___ Data provided ___

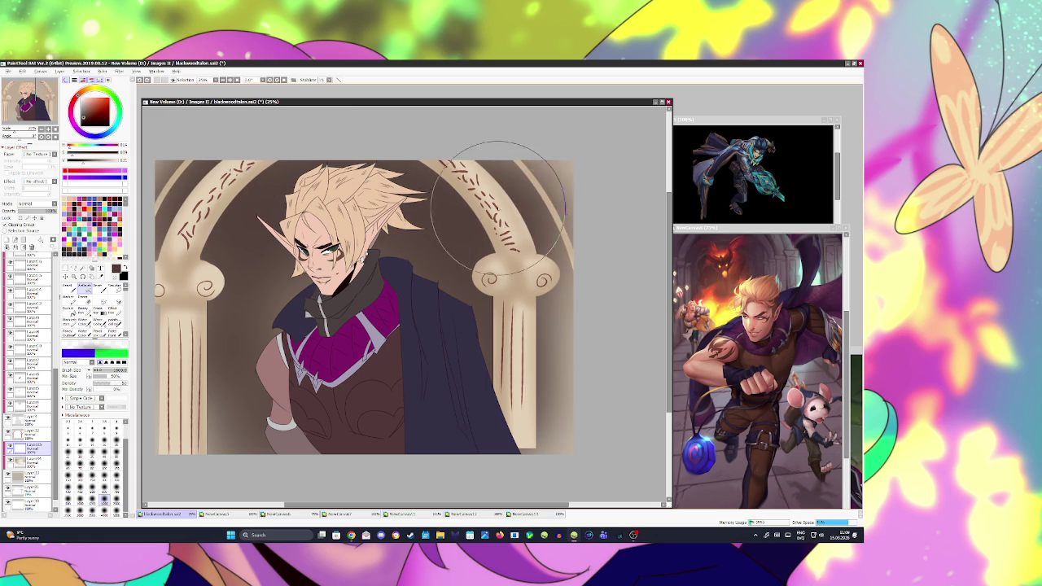
pyautogui.press('ctrl+z')
pyautogui.moveTo(358, 203)
pyautogui.mouseDown()
pyautogui.moveTo(302, 134)
pyautogui.moveTo(249, 394)
pyautogui.moveTo(317, 385)
pyautogui.moveTo(469, 430)
pyautogui.moveTo(410, 163)
pyautogui.moveTo(460, 217)
pyautogui.moveTo(523, 348)
pyautogui.moveTo(260, 423)
pyautogui.mouseUp()
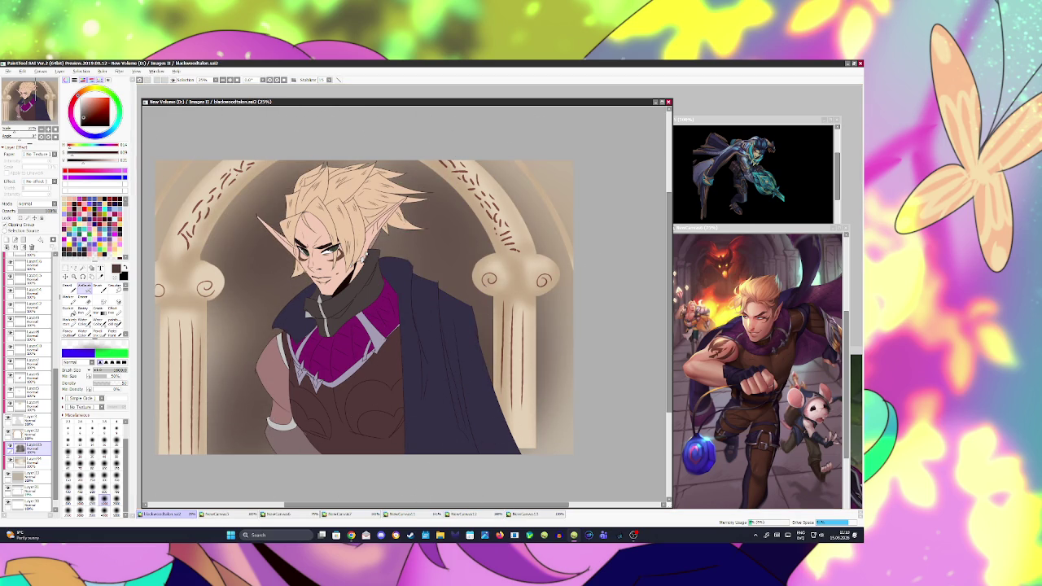
# - On another new layer, darken the upper-left arch, right arch and both pillars, then save
pyautogui.click(7, 247)
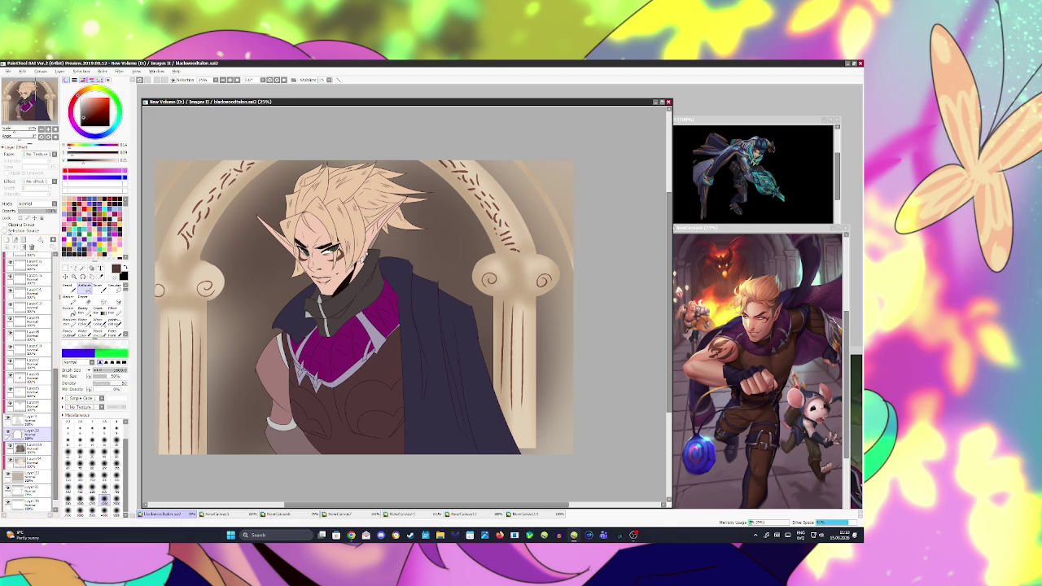
pyautogui.moveTo(171, 318)
pyautogui.mouseDown()
pyautogui.moveTo(212, 244)
pyautogui.moveTo(273, 179)
pyautogui.moveTo(220, 244)
pyautogui.moveTo(236, 350)
pyautogui.moveTo(268, 407)
pyautogui.mouseUp()
pyautogui.moveTo(462, 172)
pyautogui.mouseDown()
pyautogui.moveTo(507, 399)
pyautogui.moveTo(499, 437)
pyautogui.moveTo(264, 248)
pyautogui.moveTo(187, 358)
pyautogui.moveTo(232, 139)
pyautogui.moveTo(263, 174)
pyautogui.moveTo(500, 174)
pyautogui.moveTo(524, 309)
pyautogui.moveTo(418, 431)
pyautogui.moveTo(198, 430)
pyautogui.mouseUp()
pyautogui.press('ctrl+s')
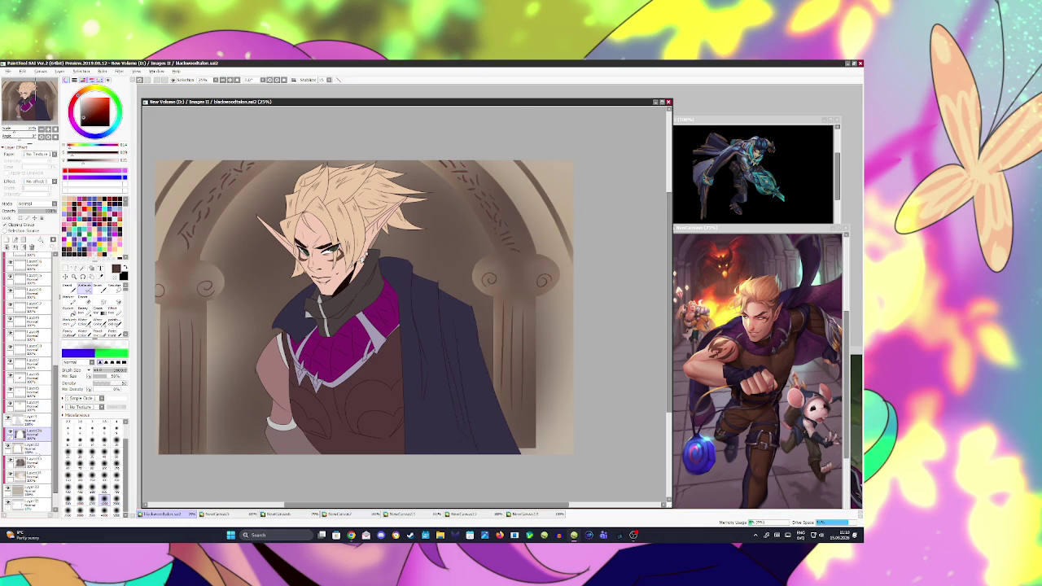
pyautogui.click(33, 446)
pyautogui.click(102, 71)
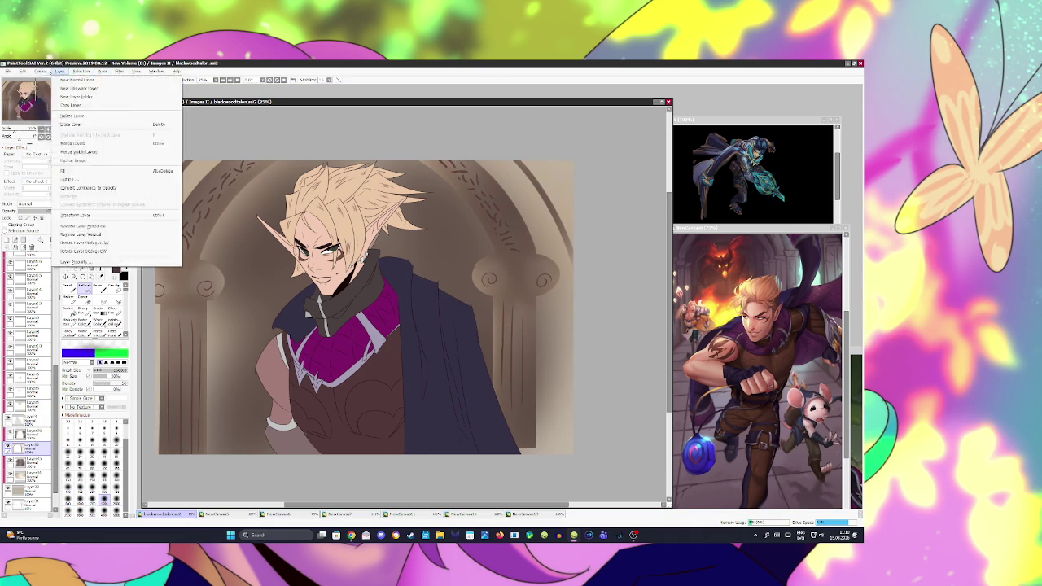
pyautogui.moveTo(60, 71)
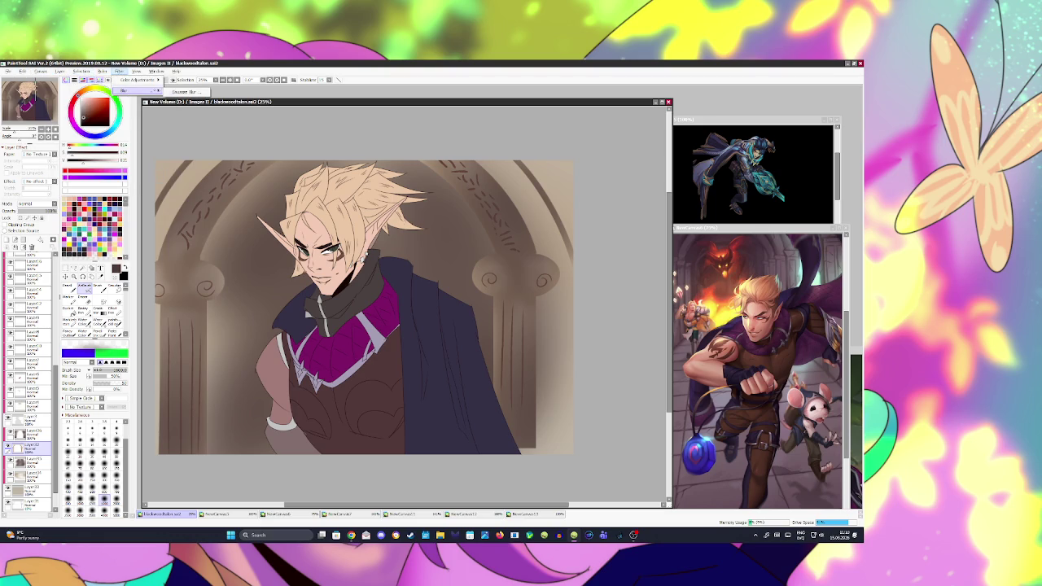
# - Apply a Gaussian Blur with an increased radius to the background layer
pyautogui.click(183, 92)
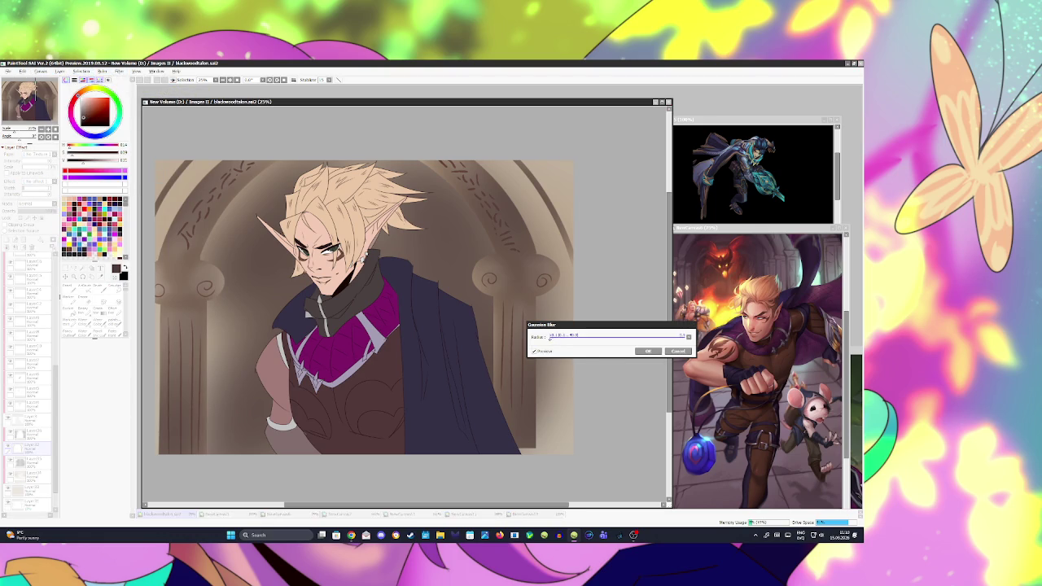
pyautogui.moveTo(553, 335); pyautogui.dragTo(614, 337)
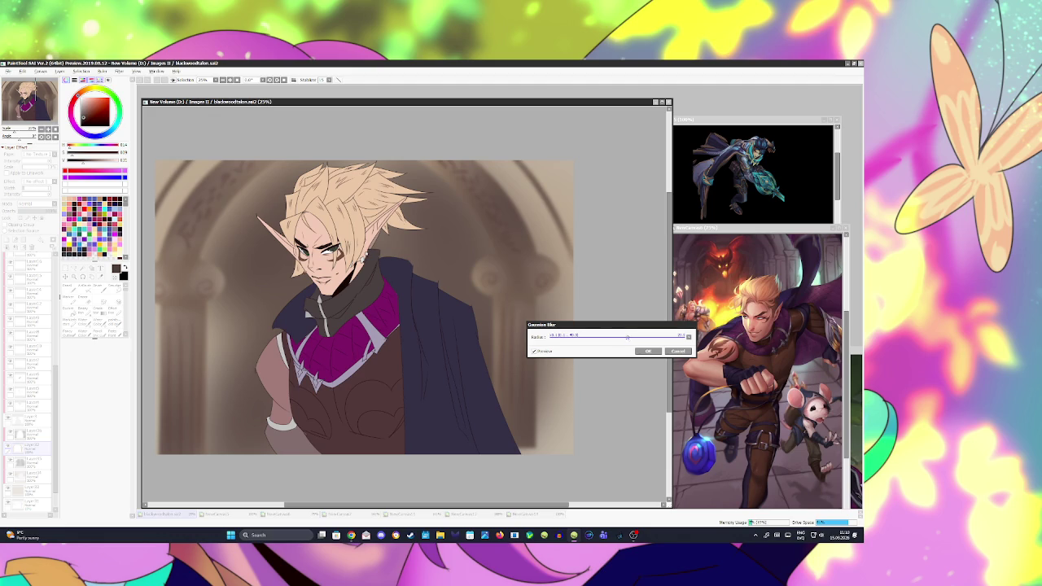
pyautogui.click(648, 351)
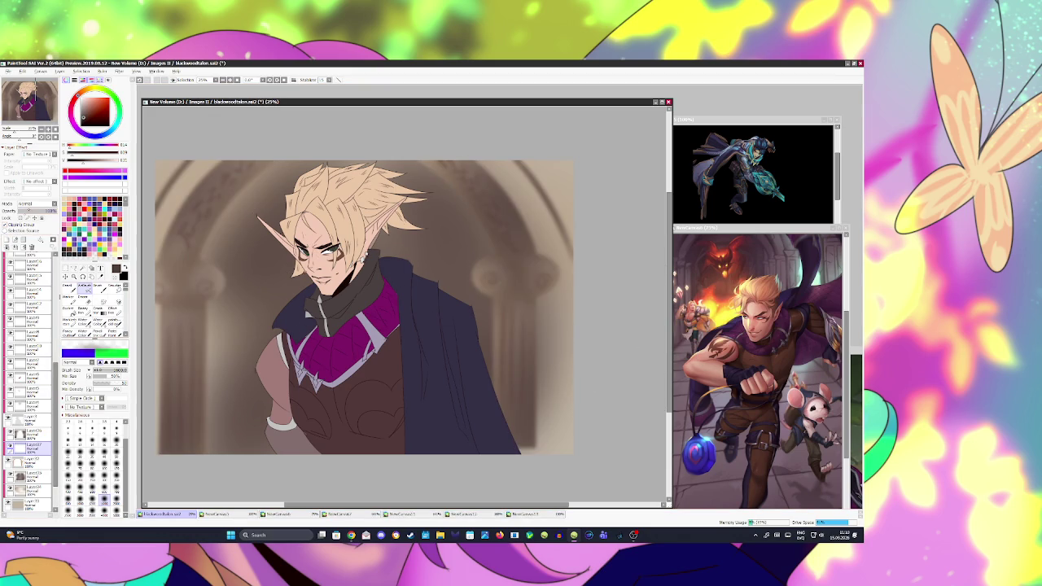
# - Airbrush darker tone over the left background, right column top and left arch column, then save
pyautogui.moveTo(244, 186); pyautogui.dragTo(193, 437)
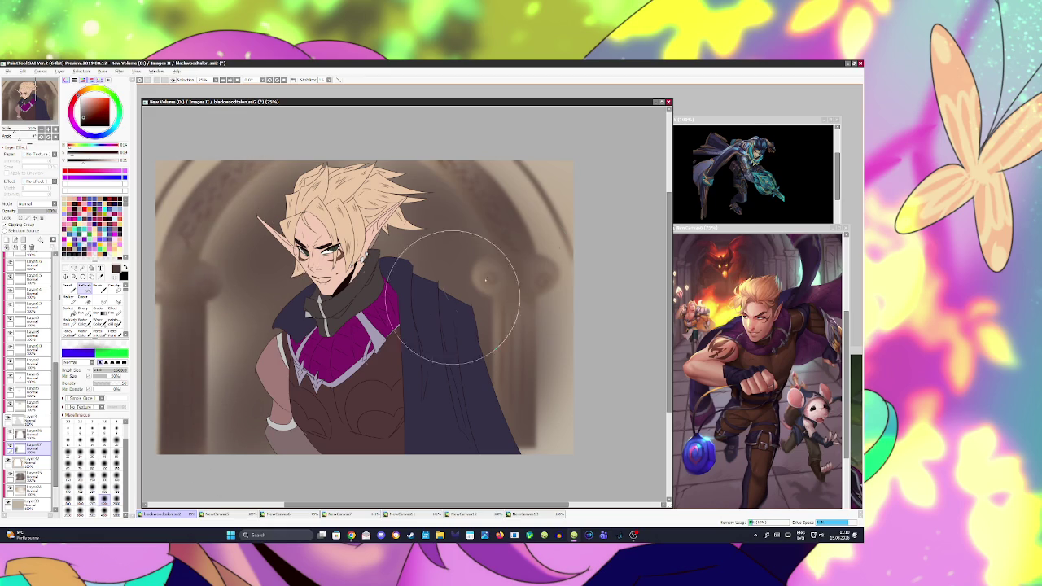
pyautogui.moveTo(488, 268); pyautogui.dragTo(477, 430)
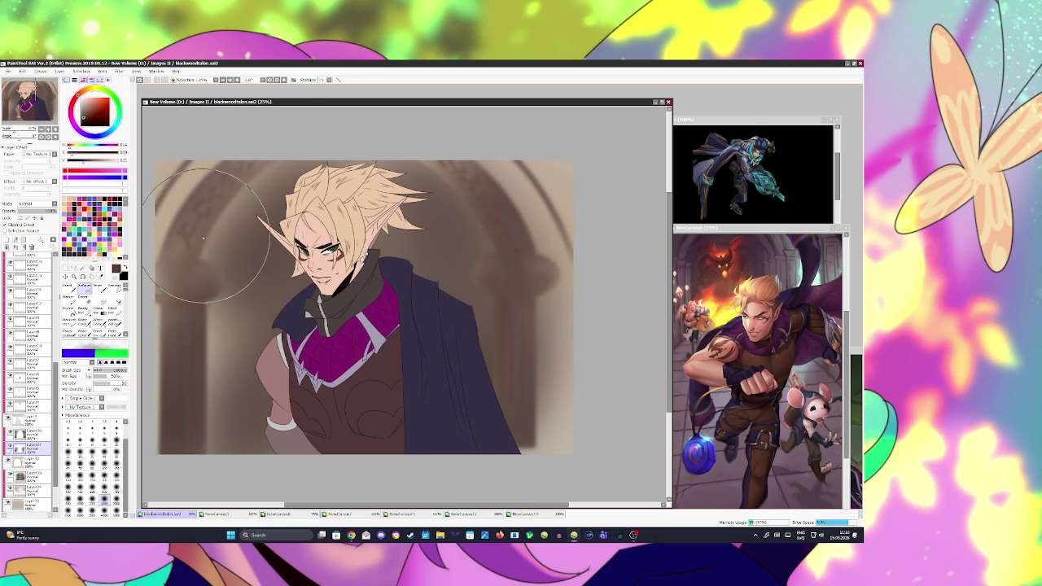
pyautogui.moveTo(228, 212)
pyautogui.mouseDown()
pyautogui.moveTo(207, 291)
pyautogui.moveTo(198, 203)
pyautogui.mouseUp()
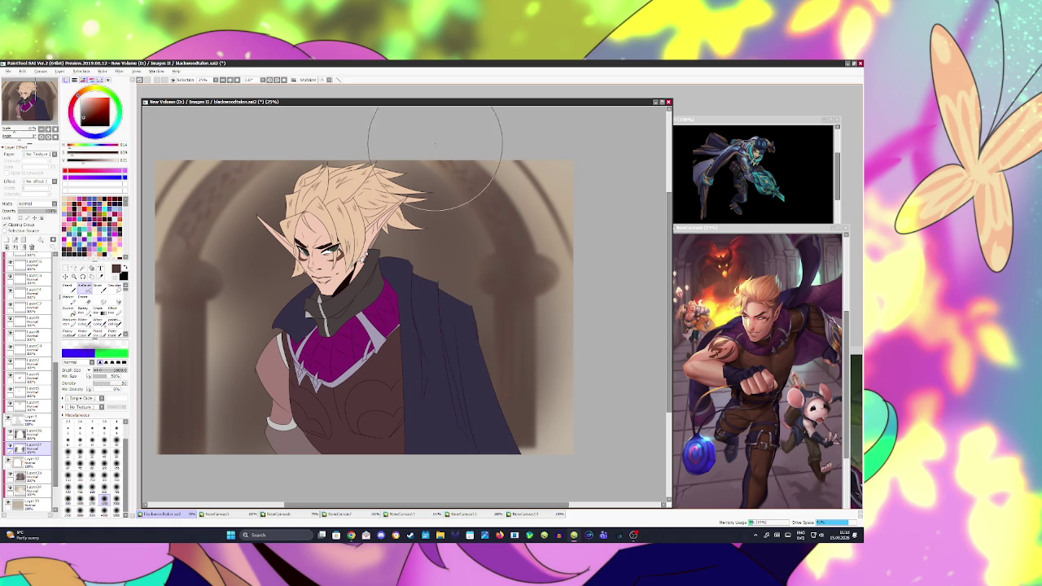
pyautogui.press('ctrl+s')
# - Add a new layer and drag a vertical darkening gradient down the canvas
pyautogui.click(42, 475)
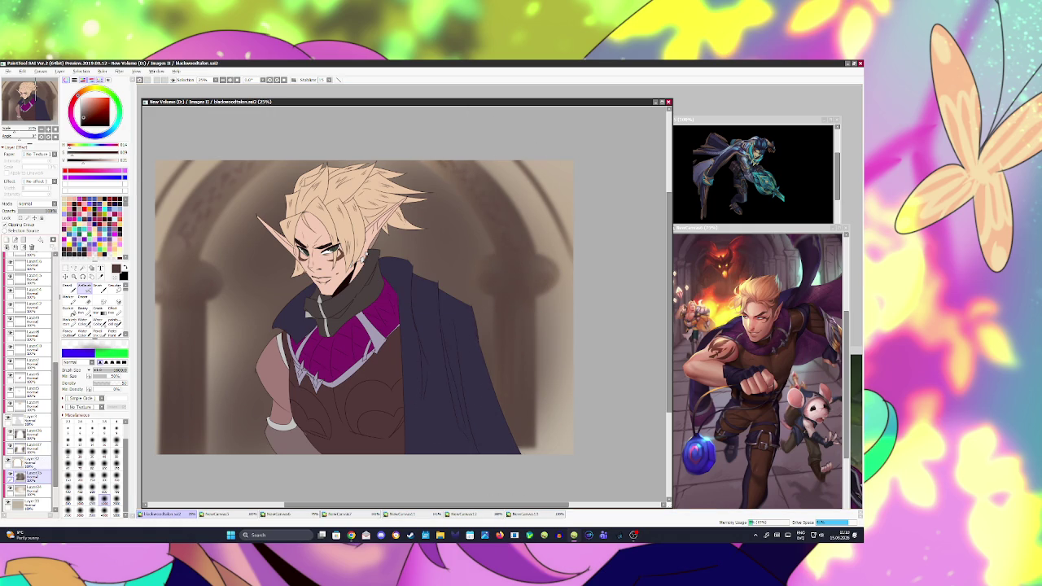
pyautogui.press('ctrl+shift+n')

___

How to complete this task:
The lines from the one containing "pyautogui.moveTo(524, 309)" through the last line of the data above are to be transcribed exactly, both included, with all pictures left out.

Result for this task:
pyautogui.moveTo(524, 309)
pyautogui.moveTo(418, 431)
pyautogui.moveTo(198, 430)
pyautogui.mouseUp()
pyautogui.press('ctrl+s')
pyautogui.click(33, 446)
pyautogui.click(102, 71)
pyautogui.moveTo(60, 71)
# - Apply a Gaussian Blur with an increased radius to the background layer
pyautogui.click(183, 92)
pyautogui.moveTo(553, 335); pyautogui.dragTo(614, 337)
pyautogui.click(648, 351)
# - Airbrush darker tone over the left background, right column top and left arch column, then save
pyautogui.moveTo(244, 186); pyautogui.dragTo(193, 437)
pyautogui.moveTo(488, 268); pyautogui.dragTo(477, 430)
pyautogui.moveTo(228, 212)
pyautogui.mouseDown()
pyautogui.moveTo(207, 291)
pyautogui.moveTo(198, 203)
pyautogui.mouseUp()
pyautogui.press('ctrl+s')
# - Add a new layer and drag a vertical darkening gradient down the canvas
pyautogui.click(42, 475)
pyautogui.press('ctrl+shift+n')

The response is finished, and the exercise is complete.